Turtle Conservation Grand-Bereby
Every year, 70,000 turtles are born on the beaches of Grand-Bereby. A refuge for endangered species.
The Ivorian State has decided to create a marine protected area there.
It is a small piece of paradise, unknown to the general public, located in the southwest of the Ivory Coast in the region of San-Pedro. Miles of wild beaches with crystal clear waters, lined with tropical vegetation and fishing villages
At nightfall, the bay has some surprises in store. Men go in search of sea turtles. No adult turtles in sight, but a nest was spotted buried in the sand. Inside, newborn, endangered olive ridley turtles.
For the eco guards, the goal is to protect these vulnerable species and help them reach the ocean. In the early morning, the turtles are released. They will travel thousands of kilometers.
The females will return to lay eggs on the same beach where they were born when they reach adulthood in seven years.A little further inland at the bend of a river, tourists encounter white-nosed monkeys.

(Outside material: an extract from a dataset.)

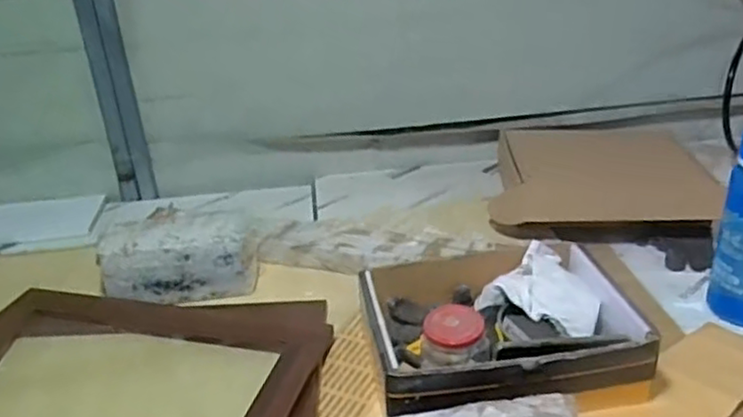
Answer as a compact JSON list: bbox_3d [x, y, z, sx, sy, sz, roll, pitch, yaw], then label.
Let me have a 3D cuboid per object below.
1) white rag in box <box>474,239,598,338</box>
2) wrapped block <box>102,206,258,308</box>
[{"bbox_3d":[0.217,0.099,0.866,0.153,0.049,0.112,12,31,29],"label":"white rag in box"},{"bbox_3d":[-0.288,0.075,1.012,0.226,0.111,0.099,-8,27,-7],"label":"wrapped block"}]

Formerly poached and sold on the market, the animal has now been protected thanks to this tourist activity. The eight euros paid per visitor are donated to the villagers. Around 50 shoal-nosed monkeys live in this forest.

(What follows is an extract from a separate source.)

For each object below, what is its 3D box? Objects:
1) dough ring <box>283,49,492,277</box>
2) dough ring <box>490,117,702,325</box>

The entire protected area, extending over 24 kilometers, is the most important nesting beach for sea turtles in the Ivory Coast.
Indeed, from September to March, different species, in particular, the leatherback turtle (Dermochelys coriacea) and the hawksbill turtle (Eretmochelys imbricata) classified as critically endangered species on the IUCN red list, the green turtle (Chelonia mydas) classified as an endangered species and the olive ridley turtle (Lepidochelys olivacea) classified as a vulnerable species, come to lay eggs on these beaches. In total, it is expected that around 1,000 females and their nests will be protected and that 50,000 newborns will be released at sea.